Corus will be holding a conference call for financial analysts to discuss this transaction as well as its Q1 2016 results today, Wednesday, January 13, 2016 at 7 a.m. MT / 9 a.m. ET.  Media are welcome to participate on a listen-only basis. To participate, the dial-in number for the conference call is 1.800.925.4693 (toll-free North America) or 416.641.6202 (local or international). PowerPoint slides will be posted 15 minutes prior to the start of the call on www.corusent.com in the Investor Relations section.

Non-IFRS Measures

This press release makes reference to certain non-IFRS measures.  These non-IFRS measures are not recognized measures under IFRS, do not have a standardized meaning prescribed by IFRS and are therefore unlikely to be comparable to similar measures presented by other companies.  Corus believes these non-IFRS measures provide additional information to complement IFRS measures by providing further understanding of operations from management’s perspective. Accordingly, non-IFRS measures should never be considered in isolation or as a substitute for other financial measures determined in accordance with IFRS as issued by the International Accounting Standards Board. Corus presents non-IFRS measures, specifically EBITDA, adjusted EBITDA (which is also referred to by Corus as “segment profit” and by Shaw Media as “operating income before restructuring costs and amortization”), free cash flow and Pro forma Total Debt / LTM Adjusted EBITDA as it believes these non-IFRS measures are frequently used by securities analysts, investors and other interested parties as measures of financial performance and to provide a supplemental measure of operating performance and also to highlight trends that may not otherwise be apparent when relying solely on IFRS financial measures. The definitions of the non-IFRS measures contained in this press release are as follows:

EBITDA is calculated as net income before interest, income taxes, depreciation and amortization.

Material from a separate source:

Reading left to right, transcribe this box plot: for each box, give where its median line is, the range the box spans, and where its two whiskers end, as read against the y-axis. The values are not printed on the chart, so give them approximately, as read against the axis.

Adjusted EBITDA is calculated as EBITDA adjusted for items not indicative of Corus’ core operating results, and not used in management’s evaluation of the business segment’s performance, such as: broadcast license and goodwill impairment; significant intangible asset impairments; debt refinancing; non-cash gains or losses and certain other income and expenses.

Free cash flow is calculated as cash provided by (used in) operating activities less cash used in investing activities, as reported in the consolidated statements of cash flows, and then adjusting for the following items: cash used for business combinations and strategic investments and; cash received from strategic divestments; and cash due to parent.

Pro forma Total Debt / LTM Adjusted EBITDA for Corus is calculated as the total debt of Corus to be assumed upon completion of the acquisition divided by the sum of the segment profit of Corus for the 12 months ended November 30, 2015, plus the operating income before restructuring costs and amortization of Shaw Media for the 12 months ended November 30, 2015.